**Exercise directions**
Reproduce every text line in the records below exactly as it appears, and leave the pictures out of your answer.
============
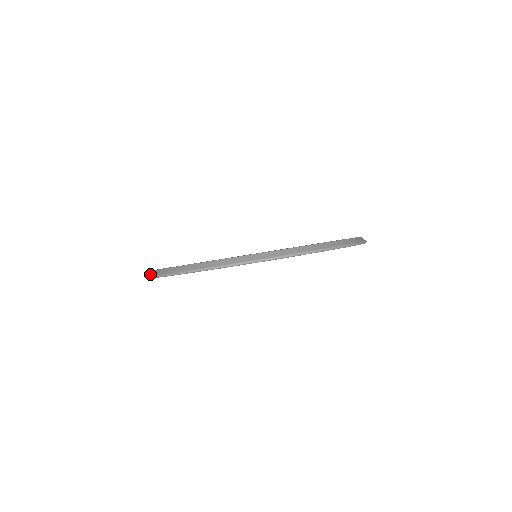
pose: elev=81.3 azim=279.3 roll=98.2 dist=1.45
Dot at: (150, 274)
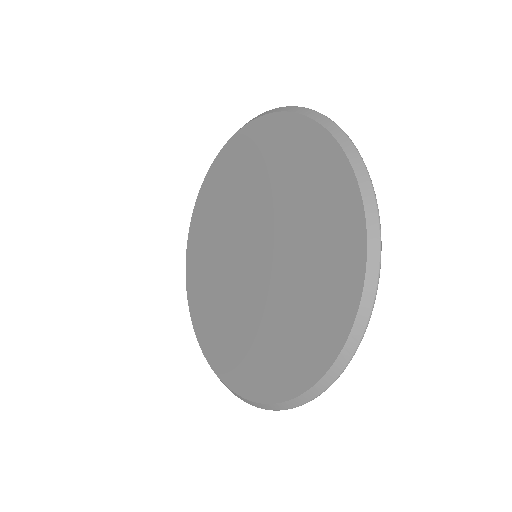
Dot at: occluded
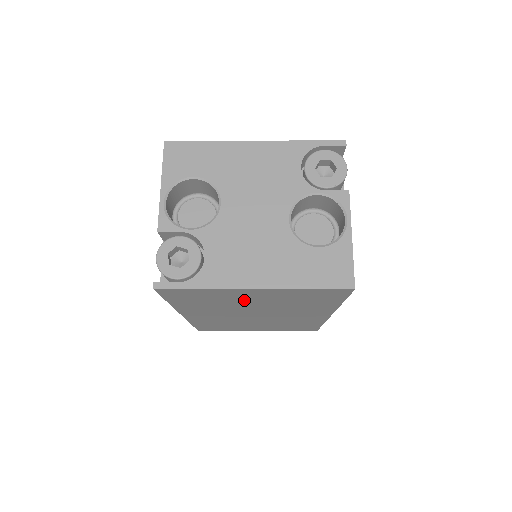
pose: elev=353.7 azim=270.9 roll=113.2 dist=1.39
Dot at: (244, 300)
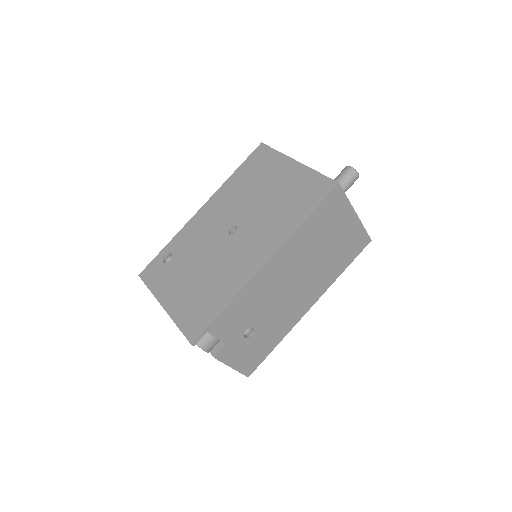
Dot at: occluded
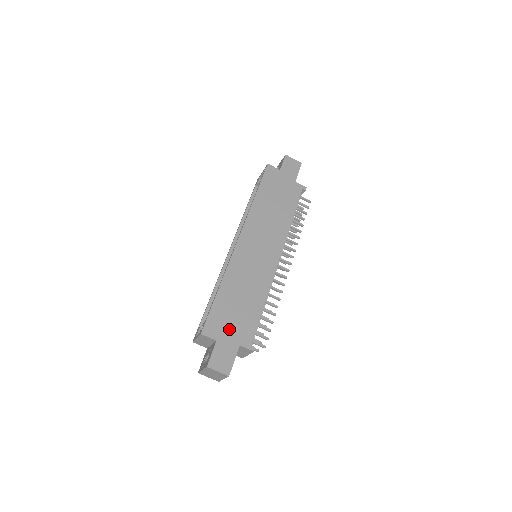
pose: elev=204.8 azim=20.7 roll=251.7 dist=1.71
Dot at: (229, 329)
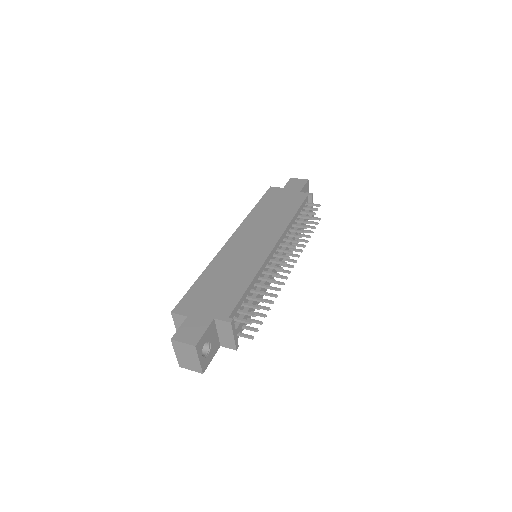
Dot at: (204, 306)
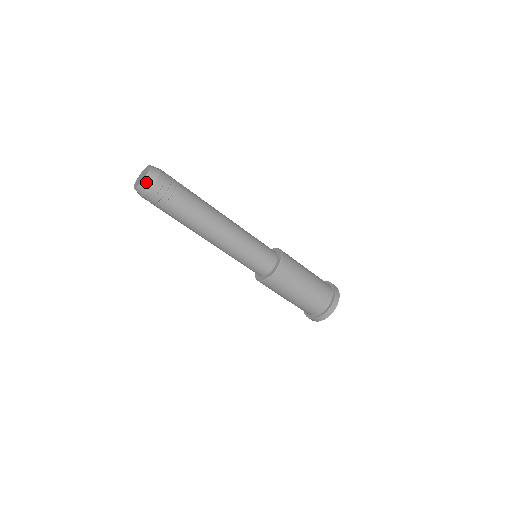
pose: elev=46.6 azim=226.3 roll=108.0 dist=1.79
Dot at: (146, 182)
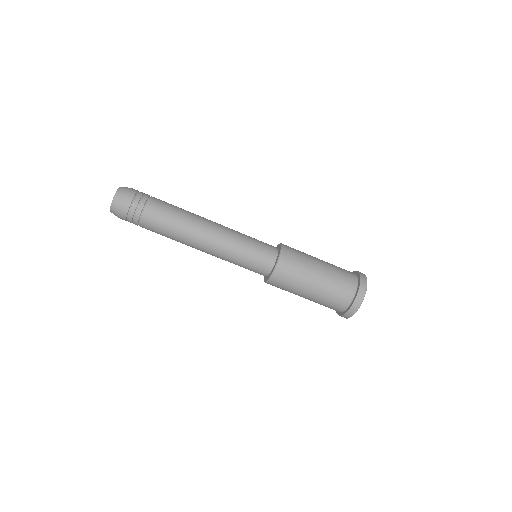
============
**Answer to this problem**
pose: elev=81.3 azim=279.3 roll=98.2 dist=1.45
Dot at: (150, 274)
Dot at: occluded
pose: elev=353.7 azim=270.9 roll=113.2 dist=1.39
Dot at: (244, 300)
Dot at: occluded
pose: elev=204.8 azim=20.7 roll=251.7 dist=1.71
Dot at: (229, 329)
Dot at: (204, 306)
pose: elev=46.6 azim=226.3 roll=108.0 dist=1.79
Dot at: (146, 182)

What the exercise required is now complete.